Does it actually speak the language?
Per-language fidelity, gate-verified. We only publish a language once it has a deterministic intelligibility gate that excludes providers whose output isn't actually in-language — so no provider is ranked on a language we haven't confirmed it speaks. Thai (tonal: five-tone shape plus the %V nativeness floor) and Filipino (deterministic checks — intelligibility, pacing, hygiene) are live. Other languages return as their gates land.
Thai is the only tonal language in the set: five lexical tones (mid, low, falling, high, rising) carry word-distinguishing pitch contours. The intelligibility gate excludes any provider that falls back to English instead of speaking Thai.
Nativeness floor — %V
Vocalic proportion (voiced duration ÷ speech duration). Syllable-timed Thai sits high; English-timed delivery compresses vowels and drops. A bar below the floor reads as non-native rhythm.

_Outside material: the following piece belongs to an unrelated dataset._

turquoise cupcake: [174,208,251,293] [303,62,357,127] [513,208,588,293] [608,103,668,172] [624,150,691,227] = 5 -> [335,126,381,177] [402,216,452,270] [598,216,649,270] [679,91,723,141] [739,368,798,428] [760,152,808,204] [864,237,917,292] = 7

Tone-shape fidelity — per tone
Per-tone match between each provider's F0 contour (semitones above its own median) and the canonical Thai five-tone template. Five lexical tones; higher = closer to the canonical pitch trajectory in both shape and register.
Anglicization index
How often Thai-marked phones (aspirated pʰ tʰ kʰ, palatal ɲ) are detected as their plain English-like equivalents instead. Lower = more Thai-marked phones preserved.
Signal artifacts — Thai
language-independentdiagnostic · not a rankingThe same detector code runs on every language — these measure the engine/codec, not the words. Higher gap floor / gap HF mean the silences aren’t silent (streaming/codec haze that reads as “crackle at word ends”). It flags broken or degraded audio and release-to-release regressions — it does not rank quality (artifact level doesn’t predict the native score).

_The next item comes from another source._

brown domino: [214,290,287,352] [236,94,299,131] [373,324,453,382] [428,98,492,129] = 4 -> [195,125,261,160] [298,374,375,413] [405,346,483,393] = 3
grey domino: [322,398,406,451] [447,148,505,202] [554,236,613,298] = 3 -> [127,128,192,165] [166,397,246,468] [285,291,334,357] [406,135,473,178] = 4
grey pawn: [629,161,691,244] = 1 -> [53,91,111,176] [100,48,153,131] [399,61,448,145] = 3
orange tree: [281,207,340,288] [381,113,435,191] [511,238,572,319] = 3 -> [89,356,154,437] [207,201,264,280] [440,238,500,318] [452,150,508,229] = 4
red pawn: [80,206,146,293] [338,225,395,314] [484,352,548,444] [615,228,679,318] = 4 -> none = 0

| Provider | Gap floor dBFS ↓=clean | Gap HF dBFS | HNR dB | Flatness | Clip % |
|---|---|---|---|---|---|
| ElevenLabs v3 | -69.8 | -88.1 | 16.8 | 0.010 | 0.00 |
| Cartesia Sonic 3.5 | -34.1 | -58.0 | 14.9 | 0.009 | 0.00 |
| Inworld TTS 2 | -172.1 | -172.1 | 15.0 | 0.136 | 0.00 |
| xAI / Grok TTS | -45.5 | -74.8 | 19.7 | 0.004 | 0.00 |
| Hume Octave 2 | -55.8 | -79.6 | 13.6 | 0.012 | 0.00 |
| GPT Realtimes2s | -43.4 | -72.1 | 19.7 | 0.003 | 0.00 |
| Qwen3 TTS Flash | -63.5 | -83.0 | 20.5 | 0.016 | 0.00 |
| GPT-4o mini TTS | -62.4 | -96.9 | 16.9 | 0.032 | 0.00 |
| MiniMax Speech 2.6 HD | -50.2 | -67.1 | 19.7 | 0.014 | 0.00 |
| Deepgram Aura 2 | -82.7 | -93.8 | 15.8 | 0.072 | 0.00 |
| GPT Realtime v2s2s | -48.8 | -69.9 | 18.5 | 0.009 | 0.00 |
| Cartesia Sonic 3 | -53.2 | -81.2 | 13.7 | 0.007 | 0.00 |
detectors: gap-haze · gap-HF · HNR · spectral flatness · clipping — identical code across all languages. click-rate omitted (ground-truthed as noise-floor/onset false alarms).